Instructions for the task. Find the line with "3. **Test Settings**" in the records below. Copy it and every line after it, up to and including the line with "### Windows Startup".
▶
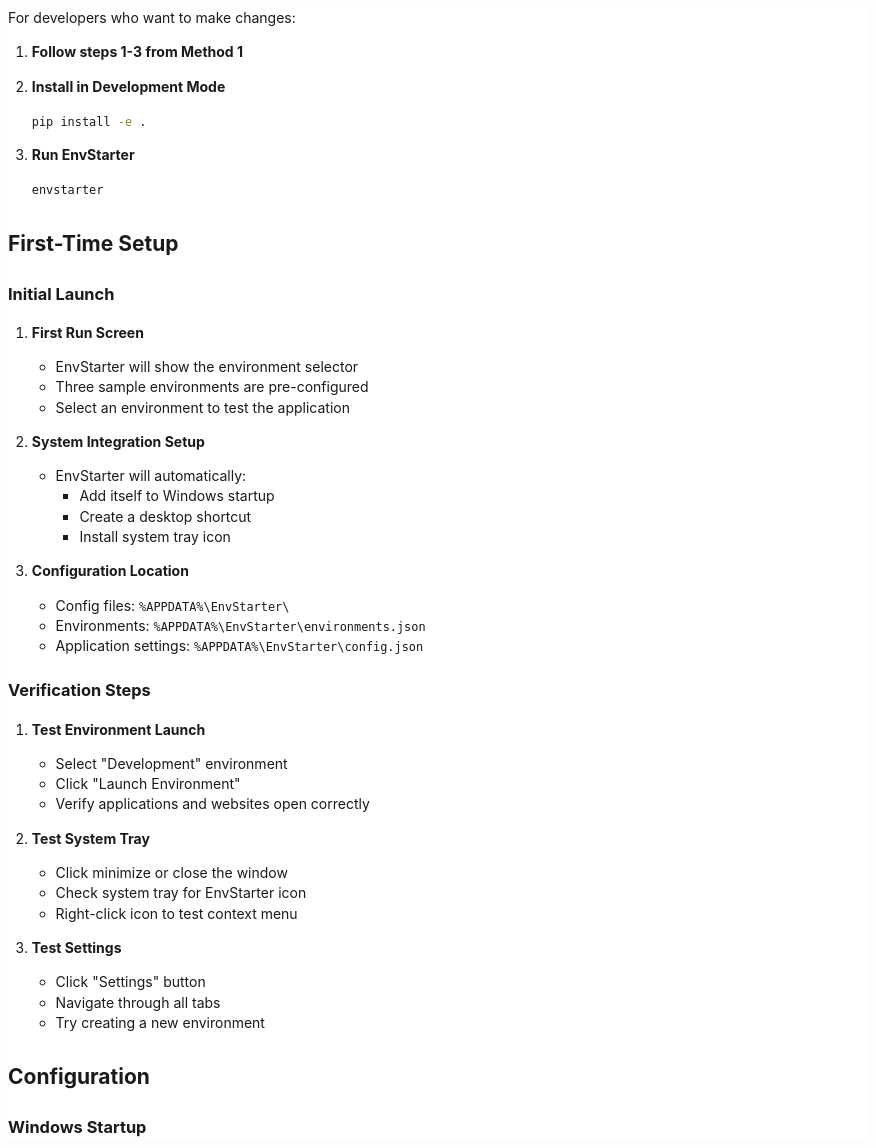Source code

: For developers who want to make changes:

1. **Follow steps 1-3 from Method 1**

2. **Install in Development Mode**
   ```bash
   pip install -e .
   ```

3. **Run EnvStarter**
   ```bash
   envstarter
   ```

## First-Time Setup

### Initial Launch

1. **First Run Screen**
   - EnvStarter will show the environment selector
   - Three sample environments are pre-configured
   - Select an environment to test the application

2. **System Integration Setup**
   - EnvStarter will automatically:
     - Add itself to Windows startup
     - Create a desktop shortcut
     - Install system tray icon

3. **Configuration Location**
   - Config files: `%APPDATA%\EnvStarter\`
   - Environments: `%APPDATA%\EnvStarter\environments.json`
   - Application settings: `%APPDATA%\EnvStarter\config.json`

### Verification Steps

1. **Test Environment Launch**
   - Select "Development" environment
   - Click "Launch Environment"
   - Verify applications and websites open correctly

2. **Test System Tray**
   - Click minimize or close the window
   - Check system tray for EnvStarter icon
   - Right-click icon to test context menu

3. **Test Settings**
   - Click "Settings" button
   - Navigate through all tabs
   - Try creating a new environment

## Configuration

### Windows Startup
◀
▶
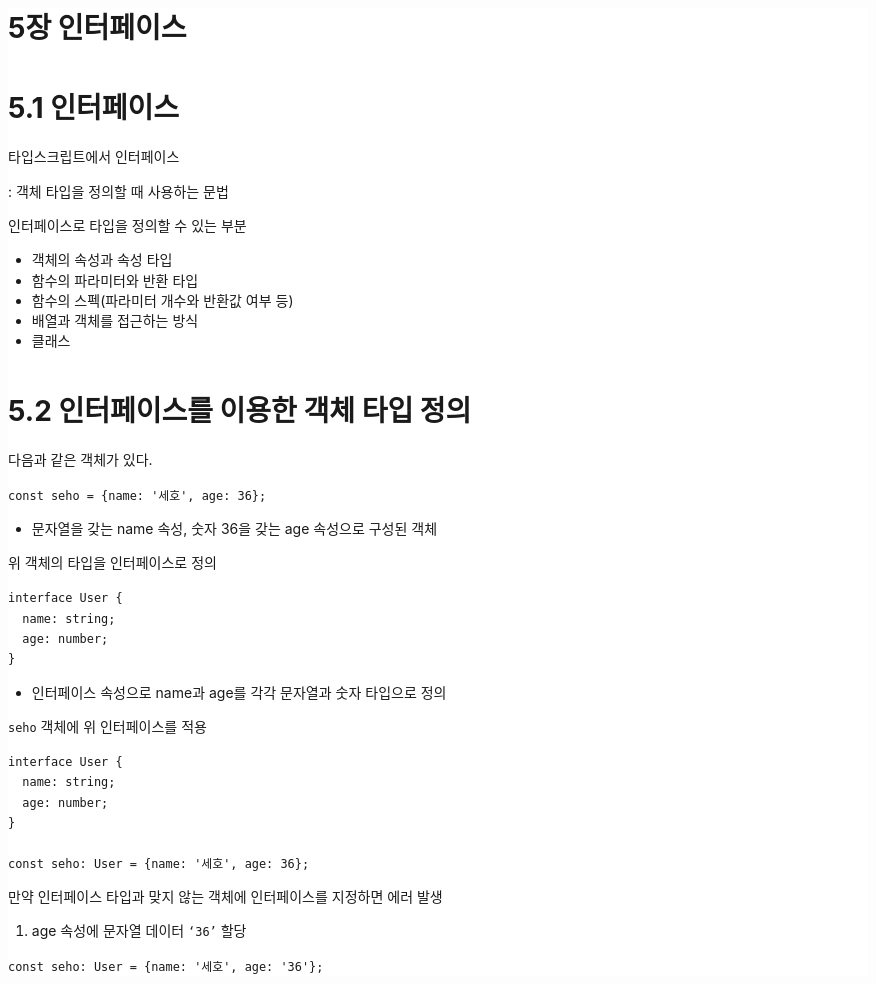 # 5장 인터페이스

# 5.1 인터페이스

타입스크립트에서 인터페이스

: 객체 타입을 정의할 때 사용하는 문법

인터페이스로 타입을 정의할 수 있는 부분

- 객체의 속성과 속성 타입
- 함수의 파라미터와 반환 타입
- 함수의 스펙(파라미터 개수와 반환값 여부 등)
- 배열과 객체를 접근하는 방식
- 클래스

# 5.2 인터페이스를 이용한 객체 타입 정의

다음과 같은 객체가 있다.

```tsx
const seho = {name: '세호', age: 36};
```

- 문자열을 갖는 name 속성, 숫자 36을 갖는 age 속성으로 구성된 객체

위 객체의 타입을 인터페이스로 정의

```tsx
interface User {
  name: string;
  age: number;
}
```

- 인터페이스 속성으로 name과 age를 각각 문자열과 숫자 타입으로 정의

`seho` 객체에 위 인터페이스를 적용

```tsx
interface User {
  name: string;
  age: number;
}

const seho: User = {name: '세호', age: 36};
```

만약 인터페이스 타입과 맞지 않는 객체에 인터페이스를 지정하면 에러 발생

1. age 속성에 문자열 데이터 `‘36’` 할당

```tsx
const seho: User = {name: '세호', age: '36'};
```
◀
Answer space.
3. **Test Settings**
   - Click "Settings" button
   - Navigate through all tabs
   - Try creating a new environment

## Configuration

### Windows Startup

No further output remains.